Culinary wizard and cafe owner Josefa Gonzalez-Hastings offers this extravagance of Cuban cooking as a celebration of her heritage. Many of the recipes were passed down to her from her mother and aunts; others are "nuevo Latino cuisine"--a fusion of traditional Cuban foods with modern dishes. Cuban food and preparation always has been varied, she says, flavored by the ancestry of the island, with contributions from Spanish conquistadors, African slaves, Asian laborers, and Indian natives.
Of course, she also includes Habana Cafe's standard sides of rice, black beans, and glazed golden-brown plantains. Customer favorites are all represented here in easy-to-follow recipes and colorful photographs--from appetizers and soups, seafood and vegetarian entrees, to classics (Cuban sandwiches and flan) and beverages (mojitos, sangria, cafe con leche, Cuba libre).
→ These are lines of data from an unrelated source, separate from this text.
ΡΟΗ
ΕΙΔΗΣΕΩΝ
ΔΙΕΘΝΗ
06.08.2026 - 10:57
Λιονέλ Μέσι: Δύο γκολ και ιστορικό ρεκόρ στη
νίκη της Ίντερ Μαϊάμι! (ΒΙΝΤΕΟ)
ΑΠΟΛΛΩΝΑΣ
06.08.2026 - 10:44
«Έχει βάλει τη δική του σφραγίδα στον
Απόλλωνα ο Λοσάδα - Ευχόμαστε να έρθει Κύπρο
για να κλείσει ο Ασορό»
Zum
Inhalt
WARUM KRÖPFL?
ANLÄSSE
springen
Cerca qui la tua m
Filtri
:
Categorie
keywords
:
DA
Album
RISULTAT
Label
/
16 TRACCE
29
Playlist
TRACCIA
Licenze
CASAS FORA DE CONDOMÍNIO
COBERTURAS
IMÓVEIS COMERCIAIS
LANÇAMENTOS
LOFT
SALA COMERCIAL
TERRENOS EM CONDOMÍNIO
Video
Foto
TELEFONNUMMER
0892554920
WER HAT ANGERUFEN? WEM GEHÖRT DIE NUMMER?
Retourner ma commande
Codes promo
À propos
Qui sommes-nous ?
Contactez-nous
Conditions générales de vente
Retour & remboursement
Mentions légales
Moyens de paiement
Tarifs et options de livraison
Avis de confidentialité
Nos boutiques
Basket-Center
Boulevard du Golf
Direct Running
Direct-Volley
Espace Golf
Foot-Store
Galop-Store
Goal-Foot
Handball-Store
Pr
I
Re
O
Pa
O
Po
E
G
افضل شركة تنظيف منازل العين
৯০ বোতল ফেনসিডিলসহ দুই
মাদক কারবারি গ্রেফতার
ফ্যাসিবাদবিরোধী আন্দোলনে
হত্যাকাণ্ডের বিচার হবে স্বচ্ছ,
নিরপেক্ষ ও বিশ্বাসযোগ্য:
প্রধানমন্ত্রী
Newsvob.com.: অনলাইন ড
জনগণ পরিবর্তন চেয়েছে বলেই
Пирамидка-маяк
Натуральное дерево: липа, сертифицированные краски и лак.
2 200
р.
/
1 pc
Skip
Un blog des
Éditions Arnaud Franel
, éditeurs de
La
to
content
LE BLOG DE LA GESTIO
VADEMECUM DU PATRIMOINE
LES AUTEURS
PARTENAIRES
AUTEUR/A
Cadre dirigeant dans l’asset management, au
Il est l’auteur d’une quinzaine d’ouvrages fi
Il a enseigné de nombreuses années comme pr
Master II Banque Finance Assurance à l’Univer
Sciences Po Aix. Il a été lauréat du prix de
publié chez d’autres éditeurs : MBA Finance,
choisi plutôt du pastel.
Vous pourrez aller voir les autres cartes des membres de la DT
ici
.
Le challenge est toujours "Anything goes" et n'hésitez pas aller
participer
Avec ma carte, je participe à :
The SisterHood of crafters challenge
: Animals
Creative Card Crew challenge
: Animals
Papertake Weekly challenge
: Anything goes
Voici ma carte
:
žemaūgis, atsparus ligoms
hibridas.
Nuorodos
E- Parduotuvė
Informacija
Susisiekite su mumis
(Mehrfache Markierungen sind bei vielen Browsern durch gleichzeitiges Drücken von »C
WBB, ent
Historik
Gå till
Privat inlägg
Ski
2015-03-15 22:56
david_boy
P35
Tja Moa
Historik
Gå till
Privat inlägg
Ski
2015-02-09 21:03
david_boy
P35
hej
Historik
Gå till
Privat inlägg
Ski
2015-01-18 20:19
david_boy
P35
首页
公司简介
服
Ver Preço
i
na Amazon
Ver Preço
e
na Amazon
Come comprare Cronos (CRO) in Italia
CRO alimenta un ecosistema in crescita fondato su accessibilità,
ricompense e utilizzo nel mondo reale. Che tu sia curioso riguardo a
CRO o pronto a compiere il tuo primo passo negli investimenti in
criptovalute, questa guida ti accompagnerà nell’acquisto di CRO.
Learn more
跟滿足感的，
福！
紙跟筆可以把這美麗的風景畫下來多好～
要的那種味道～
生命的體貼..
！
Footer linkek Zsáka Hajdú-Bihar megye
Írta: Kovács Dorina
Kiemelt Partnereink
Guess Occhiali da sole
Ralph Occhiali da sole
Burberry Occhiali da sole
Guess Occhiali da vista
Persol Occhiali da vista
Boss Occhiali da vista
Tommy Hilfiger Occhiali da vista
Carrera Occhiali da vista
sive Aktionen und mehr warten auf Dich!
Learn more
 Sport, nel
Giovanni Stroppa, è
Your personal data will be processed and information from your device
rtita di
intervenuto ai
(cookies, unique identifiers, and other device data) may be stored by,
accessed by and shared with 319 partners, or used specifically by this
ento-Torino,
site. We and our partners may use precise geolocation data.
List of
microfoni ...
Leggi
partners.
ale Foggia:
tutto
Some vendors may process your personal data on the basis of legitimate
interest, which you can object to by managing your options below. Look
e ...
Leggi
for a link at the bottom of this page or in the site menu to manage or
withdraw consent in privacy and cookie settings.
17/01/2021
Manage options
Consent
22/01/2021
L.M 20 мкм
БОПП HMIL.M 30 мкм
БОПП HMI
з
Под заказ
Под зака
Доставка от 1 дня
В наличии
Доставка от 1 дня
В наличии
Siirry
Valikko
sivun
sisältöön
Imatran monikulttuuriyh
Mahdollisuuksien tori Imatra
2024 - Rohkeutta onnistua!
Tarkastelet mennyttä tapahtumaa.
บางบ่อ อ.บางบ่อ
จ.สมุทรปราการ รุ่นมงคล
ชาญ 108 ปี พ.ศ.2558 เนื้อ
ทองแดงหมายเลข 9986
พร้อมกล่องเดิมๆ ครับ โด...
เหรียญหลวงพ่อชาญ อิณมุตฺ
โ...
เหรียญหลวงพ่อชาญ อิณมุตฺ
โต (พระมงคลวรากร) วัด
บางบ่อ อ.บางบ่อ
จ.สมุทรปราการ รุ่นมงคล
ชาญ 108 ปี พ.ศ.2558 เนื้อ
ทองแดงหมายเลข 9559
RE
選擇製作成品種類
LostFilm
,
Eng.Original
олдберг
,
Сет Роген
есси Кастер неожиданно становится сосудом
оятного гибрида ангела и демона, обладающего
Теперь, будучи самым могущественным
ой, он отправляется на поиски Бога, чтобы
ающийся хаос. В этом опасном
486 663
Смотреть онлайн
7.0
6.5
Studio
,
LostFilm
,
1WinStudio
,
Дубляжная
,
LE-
Gonzalez-Hastings also provides a glossary explaining typical ethnic Cuban ingredients such as bijol, a condiment used to give rice a yellow color; naranja agria, the tart Seville orange often used to marinate meat and make mojo sauce; and malanga, a mild, nutty root that flavors soups and other sauces.
"In my Cuban family," she writes, "two things were always certain-- food and good times." Gonzalez-Hastings shares family stories and photographs of life in pre-Castro Cuba, re-creating the days when Havana was a dining mecca, Ernest Hemingway frequented La Floridita restaurant, and the island gave birth to the daiquiri.